Nedir bu TED talks, yenilir mi içilir mi diye soracak olursanız, kusura bakmayın ne yenilir ne içilir. Bizim sülale olsaydı şimdi yemek içmek mevzu bahis olmadığı için “aman gene bizim kız saçma sapan konulara gark olmuş derlerdi. Zira onlara pekmez diyeceksin ya da ne bileyim elma, armut falan diyeceksin, pek bir neşelenirler. Neyse ki annemin 7 ceddinin (Deniz-Yiğit-Pınar abla dışarı) internet ilen işi yok da küfürü yemiyorum. Aaa bak şimdi aklıma ne geldi… Abimin nişanı nedeni ile Adana’ya gittik. Dayılarımdan biri ile bir konuşma geçti aramda. Buyrunuz:
Kara/Marsık Dayı: Şimdi sen siyaset okuyorsun ya seni televizyonlarda görebilecek miyiz?
Beyza: Tabi, dayı! (Niye tabi dedim bilmiyorum, Munzurluğum üstümdeydi)
Dayı: Yani bir 10 seneye falan?
Beyza: Yok 5 seneye çıkarım ben televizyona (sen rahat ol Nalan efekti)
Dayı: Böyle televizyona çıkıyorlar ülkeye verip veriştiriyorlar falan ya bir deli oluyorum öylelerine, bir şey bilmiyorlar. Bende küfrü basıyorum.
Beyza: Bana küfrü basmazsın artık, o kadar akrabayız
Dayı: Güzel şeyler konuş da basmayayım (Bu da akıllı insan cevabı. Benim sus pus olduğum dakika)
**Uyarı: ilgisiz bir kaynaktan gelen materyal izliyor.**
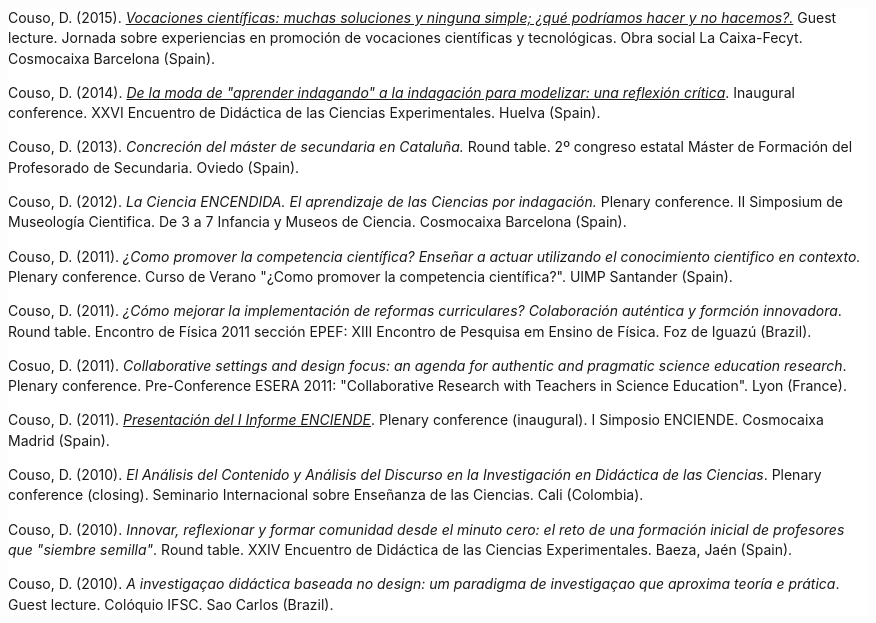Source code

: Couso, D. (2015). *[Vocaciones científicas: muchas soluciones y ninguna
simple; ¿qué podríamos hacer y no
hacemos?.](http://agenda.obrasocial.lacaixa.es/es/-/como-estimular-a-los-jovenes-a-estudiar-ciencias)*
Guest lecture. Jornada sobre experiencias en promoción de vocaciones
científicas y tecnológicas. Obra social La Caixa-Fecyt. Cosmocaixa
Barcelona (Spain).

Couso, D. (2014). *[De la moda de "aprender indagando" a la indagación
para modelizar: una reflexión
crítica](http://uhu.es/26edce/actas/docs/conferencias/pdf/26ENCUENTRO_DCE-ConferenciaPlenariaInaugural.pdf)*.
Inaugural conference. XXVI Encuentro de Didáctica de las Ciencias
Experimentales. Huelva (Spain).

Couso, D. (2013). *Concreción del máster de secundaria en Cataluña.*
Round table. 2º congreso estatal Máster de Formación del Profesorado de
Secundaria. Oviedo (Spain).

Couso, D. (2012). *La Ciencia ENCENDIDA. El aprendizaje de las Ciencias
por indagación.* Plenary conference. II Simposium de Museología
Cientifica. De 3 a 7 Infancia y Museos de Ciencia. Cosmocaixa Barcelona
(Spain).

Couso, D. (2011). *¿Como promover la competencia científica? Enseñar a
actuar utilizando el conocimiento cientifico en contexto.* Plenary
conference. Curso de Verano \"¿Como promover la competencia
científica?\". UIMP Santander (Spain).

Couso, D. (2011). *¿Cómo mejorar la implementación de reformas
curriculares? Colaboración auténtica y formción innovadora*. Round
table. Encontro de Física 2011 sección EPEF: XIII Encontro de Pesquisa
em Ensino de Física. Foz de Iguazú (Brazil).

Cosuo, D. (2011). *Collaborative settings and design focus: an agenda
for authentic and pragmatic science education research*. Plenary
conference. Pre-Conference ESERA 2011: \"Collaborative Research with
Teachers in Science Education\". Lyon (France).

Couso, D. (2011). [*Presentación del I Informe
ENCIENDE*](https://vimeo.com/21287674). Plenary conference (inaugural).
I Simposio ENCIENDE. Cosmocaixa Madrid (Spain).

Couso, D. (2010). *El Análisis del Contenido y Análisis del Discurso en
la Investigación en Didáctica de las Ciencias*. Plenary conference
(closing). Seminario Internacional sobre Enseñanza de las Ciencias. Cali
(Colombia).

Couso, D. (2010). *Innovar, reflexionar y formar comunidad desde el
minuto cero: el reto de una formación inicial de profesores que "siembre
semilla"*. Round table. XXIV Encuentro de Didáctica de las Ciencias
Experimentales. Baeza, Jaén (Spain).

Couso, D. (2010). *A investigaçao didáctica baseada no design: um
paradigma de investigaçao que aproxima teoría e prática*. Guest lecture.
Colóquio IFSC. Sao Carlos (Brazil).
Neyse halkımız insanı siyaset dedin mi her şeyi bildiğini düşünür. Ne bileyim Başbakan’ın Davos açılımından sonra da onu karşılamaya falan gider. Zaten öyle bir meslek seçmişim ki herkesin bir lafı var bilader. Bir de lafı olduğu gibi senin söylediklerine de küfür ederler yada "sende okumuşsun sözde" gibi laf ederler. İşte tam bu noktada halkın genelinin farkında olmadığı hatta bizim camianın bile hafif addettiği konuları ele alan Ted Konferansları ufkumu bir nebze daha açtı.

Diğer bir konuşma ise 2009 TED Prize’ı kazanmış Sylvia Earle. İşte konuşması... Kendisi pek nev-i şahsına münhasır bir insan. Ninni gibi bir ses ile dünyanın içine nasıl ettik konulu konuşmasında hala umudun olduğunu ve denizdeki canlıları korumamız gerektiğini söylüyor. İnanır mısın denizdeki büyük balıkların %90’ını çoktan yemiş bitirmişiz. Sanırım benim sülalem gibi zibilyon sülale mevcut dünyada. Ne diye koruyayım olum denizi diyorsan soluduğun oksijenin nereden geldiğine bir bak diyorum sana. Başka da bir şey demiyorum (Sylvia Earle’den öğrendiğimi de hemen burada satıyorum böylece… Ayrıca sinirlenince sizi bizi bırakıp sen ben diye konuştuğuma da dikkat ettiniz sanırsam).
Üşenmeyip 20 dakikanızı ayırıverirseniz sizde bu enfes konuşmalardan yararlanabilirsiniz kuzum...
*Community kelimesinin Türkçe karşılığında sözlük vari yerlerden: ahali, cemiyet ya da cemaat kelimeleri çıkınca biraz gülümsedim. Aslında Ted Ahalisi yazmak vardı ama yazının ağırlığı gider maazallah diye vazgeçiverdim. (Community kelimesinin karşılığını arayan bir insan olmam ise ne kadar Türk olduğum ve Türkçe bilgisine sahip olduğumu da ortaya çıkardı bak şimdi. (tüh tüh vah vah)
* Ya şu word manyağı “uluslararası” kelimesini her seferinde ayırmıyor mu delü ediyor beni.. Ayırma kardeşim, o kelime bitişik yazılınca daha mutlu!).